[Data yang dihimpun]
■ ■ ■

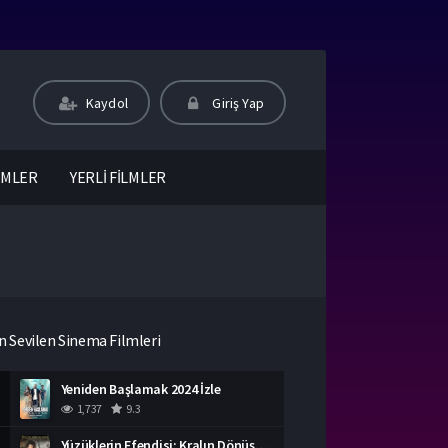
Kaydol
Giriş Yap
LMLER
YERLİ FİLMLER
n Sevilen Sinema Filmleri
Yeniden Başlamak 2024 İzle
1,737
9.3
Yüzüklerin Efendisi: Kralın Dönüşü İzle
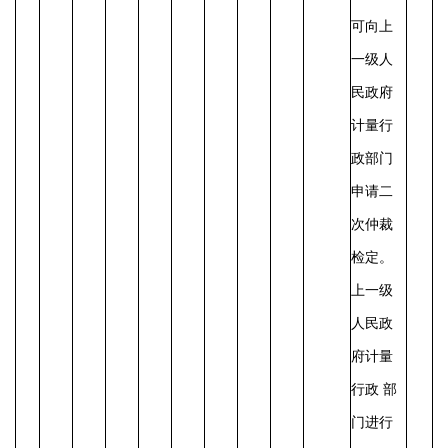
可向上
一级人
民政府
计量行
政部门
申请二
次仲裁
检定。
上一级
人民政
府计量
行政 部
门进行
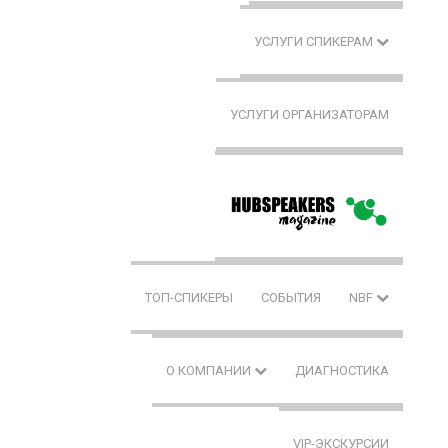
УСЛУГИ СПИКЕРАМ
УСЛУГИ ОРГАНИЗАТОРАМ
ТОП-СПИКЕРЫ
СОБЫТИЯ
NBF
О КОМПАНИИ
ДИАГНОСТИКА
VIP-ЭКСКУРСИИ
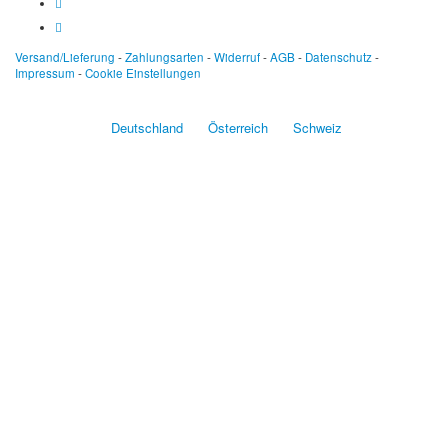
Versand/Lieferung
-
Zahlungsarten
-
Widerruf
-
AGB
-
Datenschutz
-
Impressum
-
Cookie Einstellungen
Deutschland
Österreich
Schweiz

■ ■ ■

• **TUGAS DIKERJAKAN**: Tuliskan ulang persis baris-baris entri mulai dari baris yang memuat "УСЛУГИ СПИКЕРАМ" sampai akhir entri, dengan kedua ujungnya ikut disertakan. Jangan masukkan penanda gambar ke dalam jawaban.

• **JAWABAN BERIKUT**:
УСЛУГИ СПИКЕРАМ
УСЛУГИ ОРГАНИЗАТОРАМ
ТОП-СПИКЕРЫ
СОБЫТИЯ
NBF
О КОМПАНИИ
ДИАГНОСТИКА
VIP-ЭКСКУРСИИ
Versand/Lieferung
-
Zahlungsarten
-
Widerruf
-
AGB
-
Datenschutz
-
Impressum
-
Cookie Einstellungen
Deutschland
Österreich
Schweiz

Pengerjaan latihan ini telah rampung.